(Brontekst)
########################################

Aan deze verzoeken legt [verzoeker] ten grondslag dat zij met Voice een gemengde overeenkomst heeft gesloten inhoudende een koopovereenkomst en een arbeidsovereenkomst. Voice zou het klantenbestand van [verzoeker] kopen tegen betaling van een bedrag van € 18.000,00 en [verzoeker] is met ingang van 1 november 2024 bij Voice in dienst getreden voor bepaalde tijd van een jaar op basis van een arbeidsomvang van 16 uur per week.
3.3.
[verzoeker] verwijst in dat kader met name naar haar e-mailbericht van
27 september 2024. [verzoeker] ziet de inhoud van die mail als een aanbod. Voice -lees [naam]- heeft bij haar mail d.d. 29 september 2024 het aanbod van [verzoeker] geaccepteerd, waardoor er een arbeidsovereenkomst tot stand is gekomen.
3.4.

########################################

(Werk dit uit)
1) Pas de tekst over de overeenkomst met Voice aan: neem het stuk van "Aan deze verzoeken" tot "uur per week." over, maar zet "cliëntenbestand" in plaats van "klantenbestand".
2) Schrijf de tekst over de overeenkomst met Voice verder, te beginnen na de laatste regel die er staat.
De gegevens zijn hier niet nodig.

(Verzamelde gegevens)
########################################

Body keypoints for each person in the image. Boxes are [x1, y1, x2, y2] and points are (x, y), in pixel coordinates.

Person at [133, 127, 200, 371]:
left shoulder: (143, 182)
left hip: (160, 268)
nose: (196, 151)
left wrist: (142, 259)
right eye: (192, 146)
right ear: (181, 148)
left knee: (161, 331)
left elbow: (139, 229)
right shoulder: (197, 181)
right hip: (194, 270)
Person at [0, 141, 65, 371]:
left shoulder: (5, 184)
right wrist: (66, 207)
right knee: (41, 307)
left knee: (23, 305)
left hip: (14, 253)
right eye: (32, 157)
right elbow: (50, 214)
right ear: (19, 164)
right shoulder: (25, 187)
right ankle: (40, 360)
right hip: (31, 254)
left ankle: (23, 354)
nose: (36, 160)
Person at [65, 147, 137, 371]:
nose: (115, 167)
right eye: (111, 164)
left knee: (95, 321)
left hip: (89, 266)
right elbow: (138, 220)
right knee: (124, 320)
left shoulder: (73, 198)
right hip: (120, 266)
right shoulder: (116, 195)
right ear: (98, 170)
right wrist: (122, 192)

########################################

(Antwoorden per nummer)
1)
Aan deze verzoeken legt [verzoeker] ten grondslag dat zij met Voice een gemengde overeenkomst heeft gesloten inhoudende een koopovereenkomst en een arbeidsovereenkomst. Voice zou het cliëntenbestand van [verzoeker] kopen tegen betaling van een bedrag van € 18.000,00 en [verzoeker] is met ingang van 1 november 2024 bij Voice in dienst getreden voor bepaalde tijd van een jaar op basis van een arbeidsomvang van 16 uur per week.

2)
Bij brief van 22 november 2024 heeft Voice [verzoeker] ten onrechte het verwijt gemaakt dat [verzoeker] haar afspraken met Voice niet is nagekomen. De overeenkomst werd dan ook ten onrechte door Voice beëindigd. [verzoeker] zag wel in dat een verdere samenwerking geen optie meer was omdat het vertrouwen onherstelbaar was beschadigd. [verzoeker] (zo begrijpt de kantonrechter) berust in het einde van de arbeidsovereenkomst per 29 november 2024. [verzoeker] vordert ex artikel 3:296 BW achterstallig loon over drie weken werk in november 2024 inclusief vakantiebijslag en fictief loon zijnde een bedrag van € 4.778,00, een transitievergoeding van € 94,46, gederfd loon over een periode van een jaar zijnde een bedrag van € 19.299,38 en een billijke vergoeding van € 50.000,00.
3.5.
Aangezien Voice wel het klantenbestand gekocht heeft maar daarvoor nog geen bedrag heeft betaald, verzoekt [verzoeker] ook om met toepassing van artikel 7:686a lid 2 en 3 BW Voice te veroordelen om aan haar te betalen een bedrag van € 16.550,00.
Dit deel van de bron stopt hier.